Mason type II fractures with only slight displacement may be managed without surgery. Significant displacement (greater than 2 mm) or angulation (greater than 30 degrees) requires surgery via excision or open reduction with internal fixation. Mason type III injuries may require fixation, excision, or replacement of the comminuted portion of the radial head.24 Orthopedic consultation is generally warranted for treatment of Mason type II through IV fractures.

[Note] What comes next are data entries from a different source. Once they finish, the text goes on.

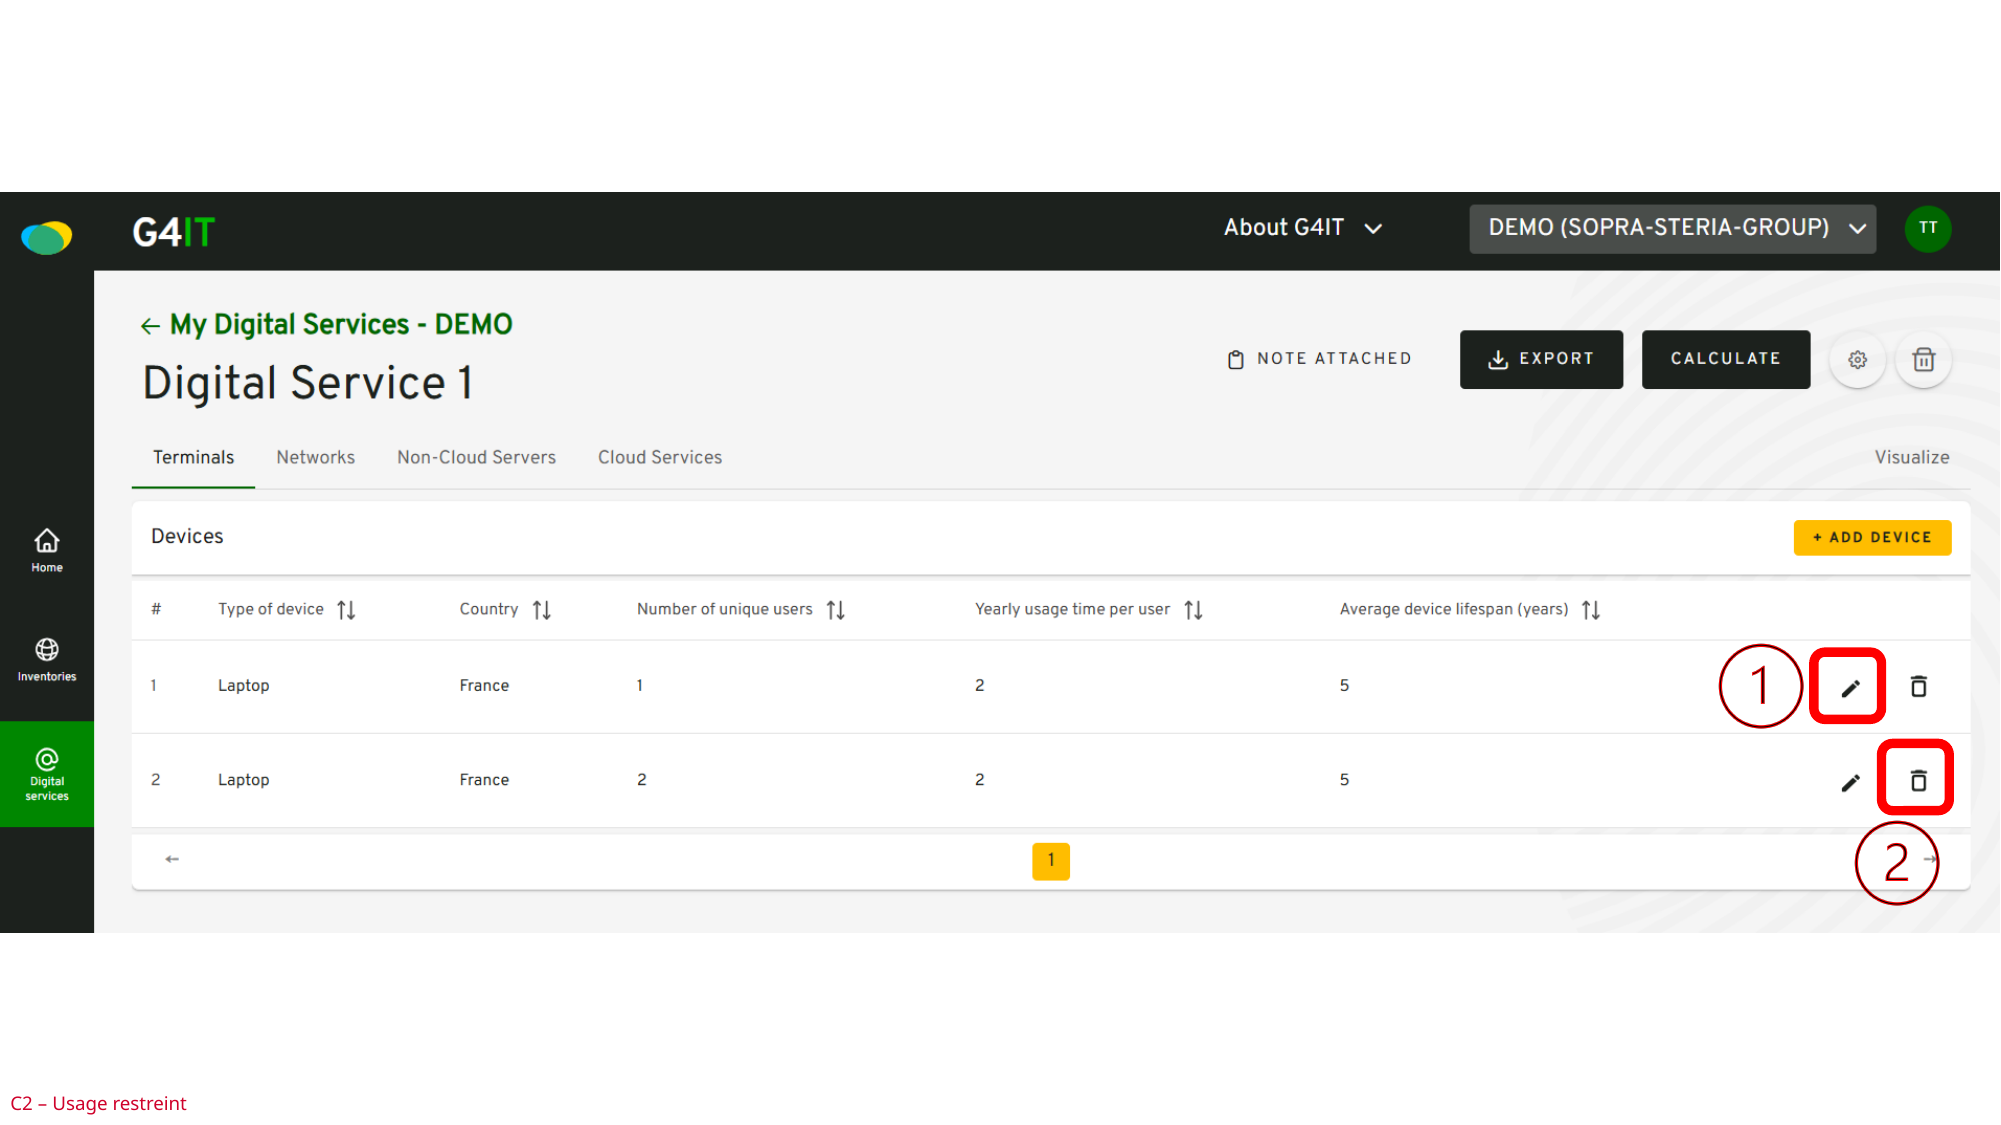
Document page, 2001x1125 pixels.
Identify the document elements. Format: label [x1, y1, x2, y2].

picture [0, 192, 2000, 933]
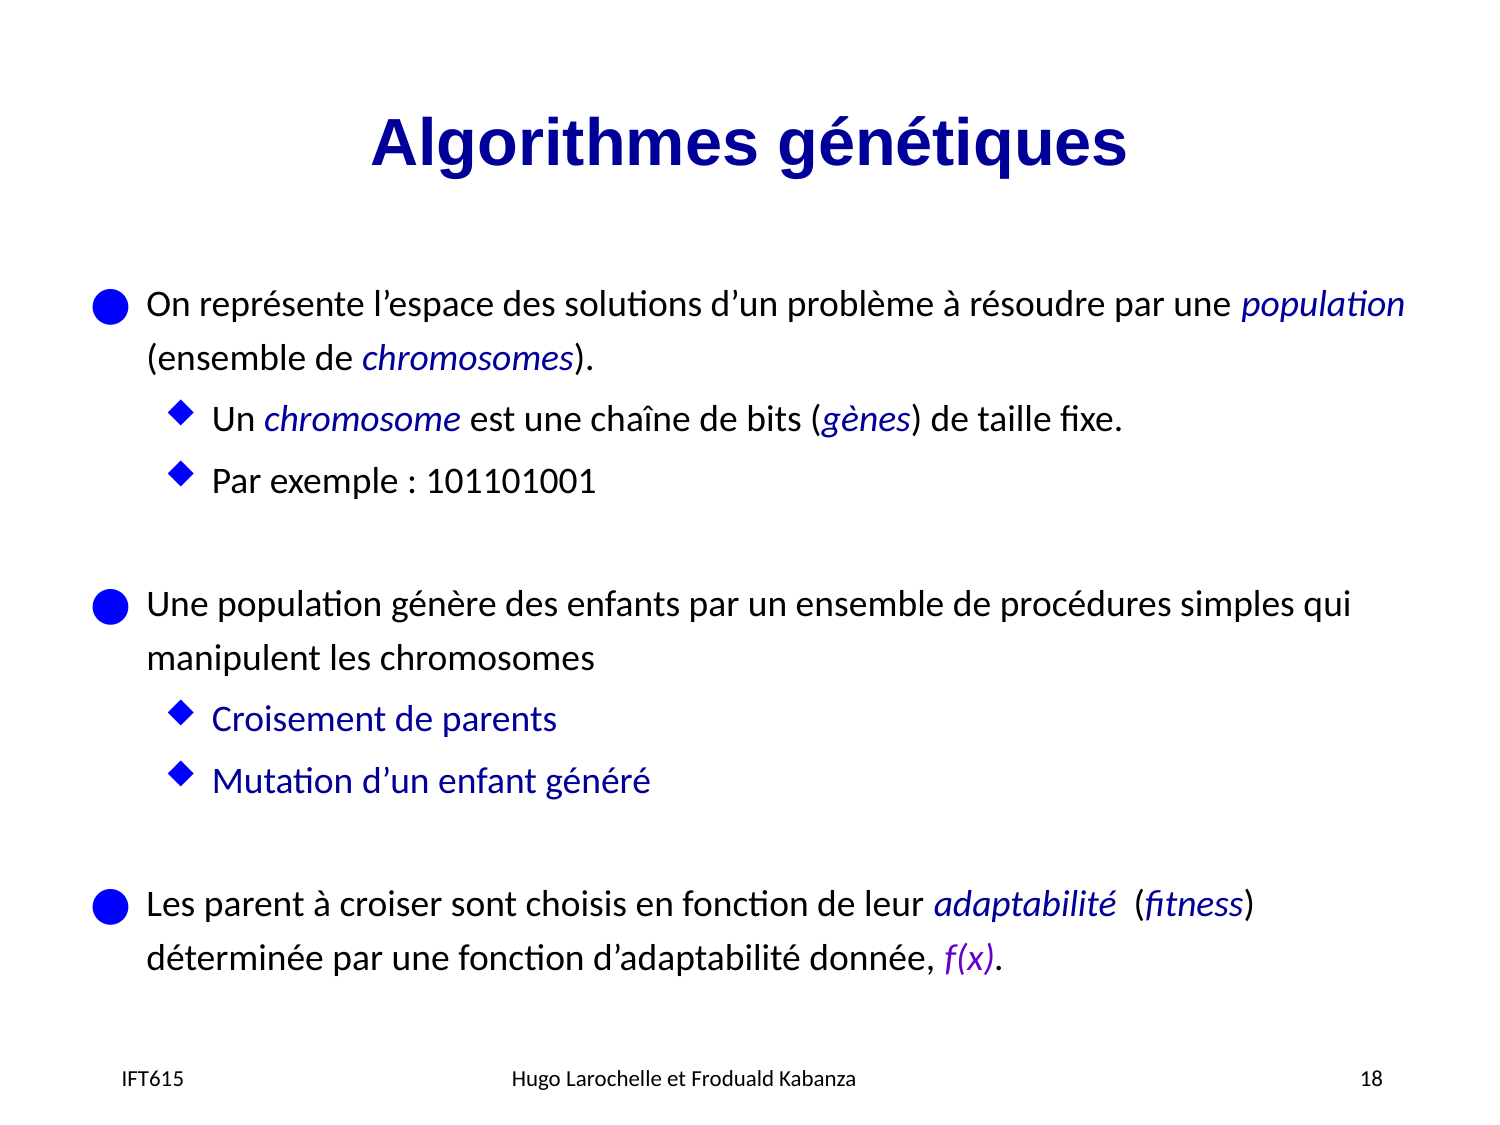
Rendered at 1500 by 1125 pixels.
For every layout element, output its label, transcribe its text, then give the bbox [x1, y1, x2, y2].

slide_number Hugo Larochelle et Froduald Kabanza [419, 1056, 950, 1117]
list On représente l’espace des solutions d’un problème à résoudre par une population (ensemble de chromosomes). Un chromosome est une chaîne de bits (gènes) de taille fixe. Par exemple : 101101001 Une population génère des enfants par un ensemble de procédures simples qui manipulent les chromosomes Croisement de parents Mutation d’un enfant généré Les parent à croiser sont choisis en fonction de leur adaptabilité (fitness) déterminée par une fonction d’adaptabilité donnée, f(x). [75, 262, 1425, 1005]
slide_number 18 [1344, 1056, 1431, 1117]
title Algorithmes génétiques [75, 45, 1425, 233]
footer IFT615 [69, 1056, 200, 1117]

The subcutaneous position of the olecranon makes it vulnerable to fracture, especially when the elbow is flexed. The usual mechanism of injury is direct trauma. Injury may also occur as an avulsion at the site of the triceps tendon insertion. Associated swelling may be significant as the adjacent bursa sac fills with fluid. In the absence of an effusion, palpation of the fracture may be possible because of the absence of soft tissue structures. Therefore, a thorough inspection for open wounds is important. During the initial evaluation, the physician must ensure that the patient is able to extend the elbow. Any deficits of the extensor mechanism warrant orthopedic consultation. Because the fracture is generally well visualized on the lateral elbow radiograph, advanced imaging is rarely required.23
Olecranon fractures can be classified as intra-articular or extra-articular, depending on their radiographic appearance. Extra-articular fractures are less common (Figure 5) and are generally caused by a triceps avulsion injury. These can be managed nonsurgically if the extensor mechanism is intact.25 Many olecranon fractures have an intra-articular pattern of injury and are classified according to displacement, elbow stability, comminution, and the integrity of the extensor mechanism. The treatment of intra-articular olecranon fractures is somewhat controversial and generally requires orthopedic consultation. Surgical fixation may be necessary in more active patients. Patients with minimal displacement (less than 2 mm), normal elbow stability, lack of comminution, and an intact extensor mechanism can be considered for nonsurgical treatment.19,24
CORONOID PROCESS FRACTURES
Fractures of the coronoid process of the proximal ulna are rare. The coronoid process is a triangular projection on the anterior surface of the olecranon that acts as a buttress to prevent posterior displacement of the elbow. These fractures are best seen on lateral elbow radiographs (Figure 6), and are present in 10 to 15 percent of elbow dislocations.26 They are generally part of a spectrum of injuries associated with an elbow dislocation. Acute care should focus on reduction of the dislocation with attention to the upper extremity neurovascular status. The radial artery pulse should be examined with the arm at 90 degrees flexion. Orthopedic consultation is appropriate for any elbow dislocation or coronoid process fracture with significant displacement or instability. As an isolated injury, fractures with less than 5 mm of displacement and a stable elbow can be treated conservatively with a long arm splint with the elbow at 90 degrees flexion for one to three weeks. If repeat imaging shows no evidence of further displacement, range of motion activities can be initiated.